皆があつまっている北の対屋《ついや》は、奥に備わるだけに、守りが手薄になりやすい。そして、女人の城である場所柄、元々、男手が無い所なのだ。
「つまり、だな、守る為には、人手不足なんだ!」
「かといって、場所を移すというのも、詰める女房達を、見捨てることになります!そのような、ことはできません!」
「まあまあ、守満も、守恵子も、落ちつきなさい。鬼の形相で、子犬を諭してどうする?」
守近が、クスクス笑っていた。
「そもそも、何が、原因だったかねぇ、どうして、タマを起こしていたのか?あれ?」
「あれ?じゃ、ないでしょう!父上!タマの太刀を私が、拝借して、皆をお守り致します、と、いうところから、でしょ!さすれば、タマに、借用の許可を取った方が、良いなどと、有らぬ方向へ、話が流れて!」
「えー!タマの太刀を勝手に、使うつもりだったのですか!守満様!」
「ほらー、だから父は、タマの許可をと、言ったのだよ。

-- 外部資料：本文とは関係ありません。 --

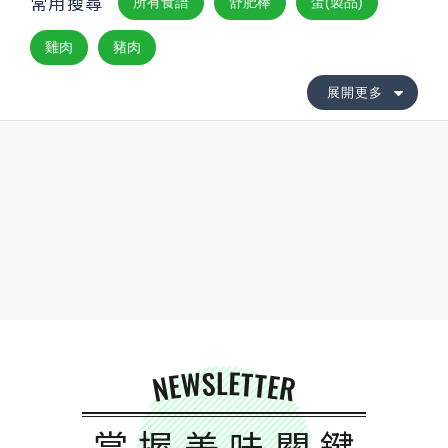
常用搜尋
所有食譜
舒肥棒
蛋(製品)
雞肉
豬肉
展開更多
NEWSLETTER
掌握美味關鍵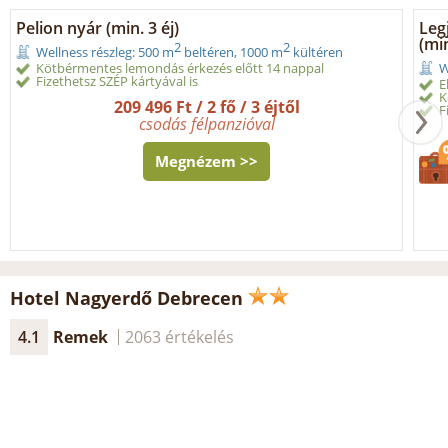
Pelion nyár (min. 3 éj)
Leg
(min
2
2
Wellness részleg: 500 m
beltéren, 1000 m
kültéren
Kötbérmentes lemondás érkezés előtt 14 nappal
W
Fizethetsz SZÉP kártyával is
E
K
209 496 Ft / 2 fő / 3 éjtől
F
csodás félpanzióval
Megnézem >>
Hotel Nagyerdő Debrecen
4.1
Remek
2063 értékelés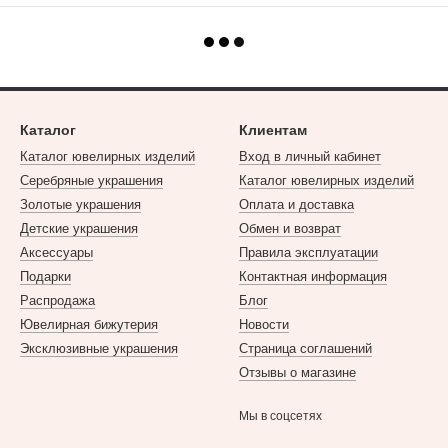
Каталог
Клиентам
Каталог ювелирных изделий
Вход в личный кабинет
Серебряные украшения
Каталог ювелирных изделий
Золотые украшения
Оплата и доставка
Детские украшения
Обмен и возврат
Аксессуары
Правила эксплуатации
Подарки
Контактная информация
Распродажа
Блог
Ювелирная бижутерия
Новости
Эксклюзивные украшения
Страница соглашений
Отзывы о магазине
Мы в соцсетях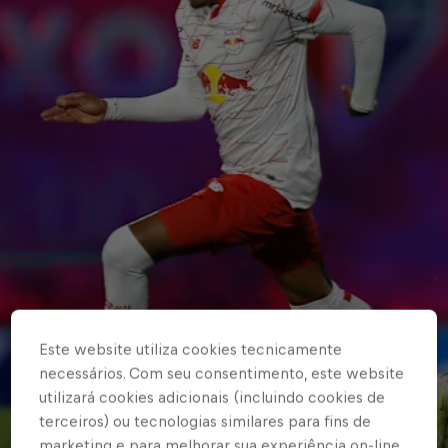
Este website utiliza cookies tecnicamente
necessários. Com seu consentimento, este website
utilizará cookies adicionais (incluindo cookies de
terceiros) ou tecnologias similares para fins de
marketing e para melhorar sua experiência on-line.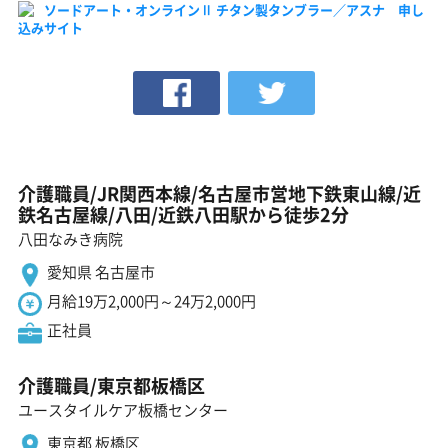
ソードアート・オンラインⅡ チタン製タンブラー／アスナ 申し
込みサイト
介護職員/JR関西本線/名古屋市営地下鉄東山線/近
鉄名古屋線/八田/近鉄八田駅から徒歩2分
八田なみき病院
愛知県 名古屋市
月給19万2,000円～24万2,000円
正社員
介護職員/東京都板橋区
ユースタイルケア板橋センター
東京都 板橋区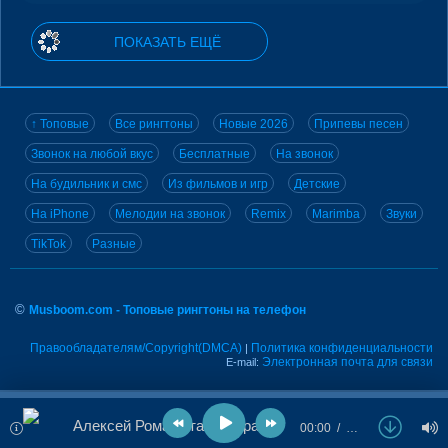
ПОКАЗАТЬ ЕЩЁ
↑ Топовые
Все рингтоны
Новые 2026
Припевы песен
Звонок на любой вкус
Бесплатные
На звонок
На будильник и смс
Из фильмов и игр
Детские
На iPhone
Мелодии на звонок
Remix
Marimba
Звуки
TikTok
Разные
©
Musboom.com - Топовые рингтоны на телефон
Правообладателям/Copyright(DMCA)
Политика конфиденциальности
|
Электронная почта для связи
E-mail:
Алексей Романюта - Старая кассета
00:00
…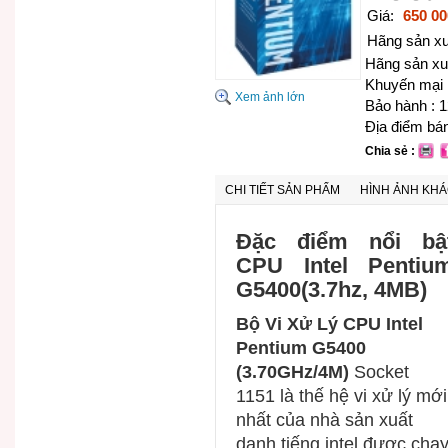
Giá:
650 0
Hãng sản xuấ
Hãng sản xu
Khuyến mại 
Xem ảnh lớn
Bảo hành : 
Địa điểm bán
Chia sẻ :
CHI TIẾT SẢN PHẨM
HÌNH ẢNH KH
Đặc điểm nổi bậ
CPU Intel Pentiu
G5400(3.7hz, 4MB)
Bộ Vi Xử Lý CPU Intel
Pentium G5400
(3.70GHz/4M)
Socket
1151 là thế hệ vi xử lý mới
nhất của nhà sản xuất
danh tiếng intel được chạ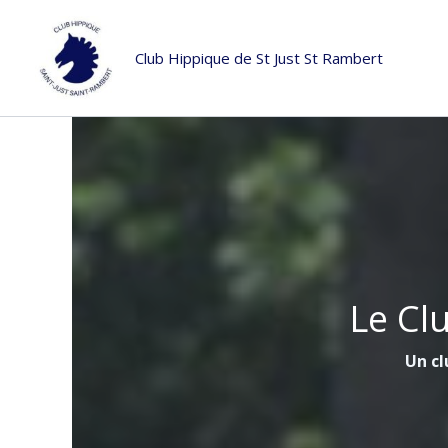
Aller
au
Club Hippique de St Just St Rambert
contenu
Le Cl
Un cl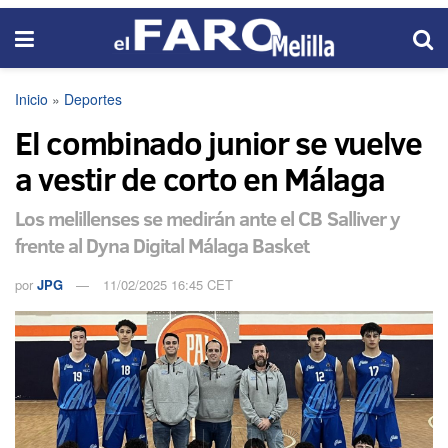
Inicio
»
Deportes
El combinado junior se vuelve
a vestir de corto en Málaga
Los melillenses se medirán ante el CB Salliver y
frente al Dyna Digital Málaga Basket
por
JPG
11/02/2025 16:45 CET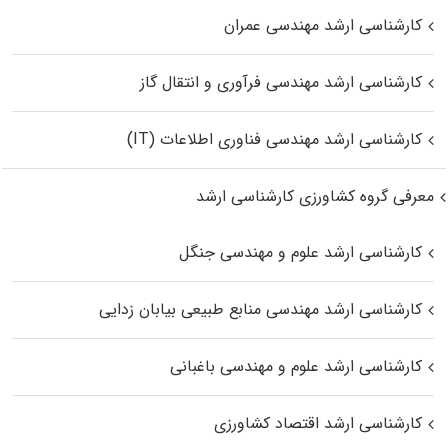
کارشناسی ارشد مهندسی عمران
کارشناسی ارشد مهندسی فرآوری و انتقال گاز
کارشناسی ارشد مهندسی فناوری اطلاعات (IT)
معرفی گروه کشاورزی کارشناسی ارشد
کارشناسی ارشد علوم و مهندسی جنگل
کارشناسی ارشد مهندسی منابع طبیعی بیابان زدایی
کارشناسی ارشد علوم و مهندسی باغبانی
کارشناسی ارشد اقتصاد کشاورزی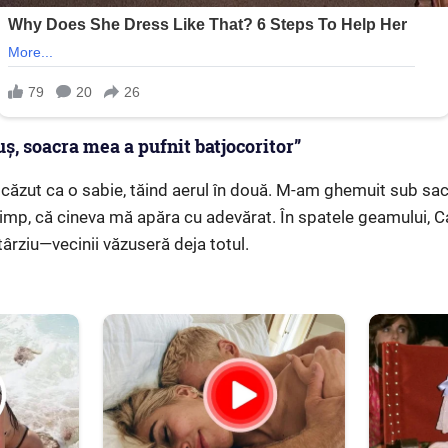
ș, soacra mea a pufnit batjocoritor”
 căzut ca o sabie, tăind aerul în două. M-am ghemuit sub saco
imp, că cineva mă apăra cu adevărat. În spatele geamului, C
ârziu—vecinii văzuseră deja totul.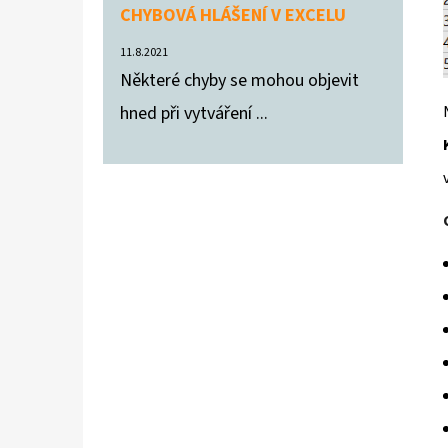
CHYBOVÁ HLÁŠENÍ V EXCELU
11.8.2021
Některé chyby se mohou objevit
hned při vytváření ...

子犬が、すねてしまったぞ」
「守近様!タマは、子犬じゃありません!犬です!」
おや、これはまた、すまぬ、すまぬ、と、守近は、タマの頭を撫でて、機嫌をとり始める。
「ね、兄上、結局、これしかないのです!」
守恵子が、鯨尺を握りしめた。
「いや、守恵子、お前、それで、どう賊と、対抗しろと……」
常春《つねはる》よ、何処へ行った!早く戻って来てくれ!
守満は、一人では、手に終えないと、心の中で、叫んだ。
「もおー、兄妹《きょうだい》喧嘩は、ダメなんですよ!仕方ないですねー!タマが、猫をお呼びしますっ!」
言うと、タマは、徳子の膝から飛び降りて、縁へ向かって走り出した。
「守近様?なんでしょう?猫を、なぜ、犬が、呼ぶのですか?」
「さあ?私は、犬ではないので、犬の、考えは、分かり兼ねますが……」
「こうゆうときは、人手の為に、猫を、呼ぶのでしょ?」
タマは、答える。
皆は、訳がわからぬと、首を傾げ、ワオーーーンと、吠える、タマを見た。
「猫、呼びました。すぐ、来ますよ!」
と……彼方から、ニャーニャー、猫の鳴き声がする。
そして、わらわらと、猫が、集まって来た。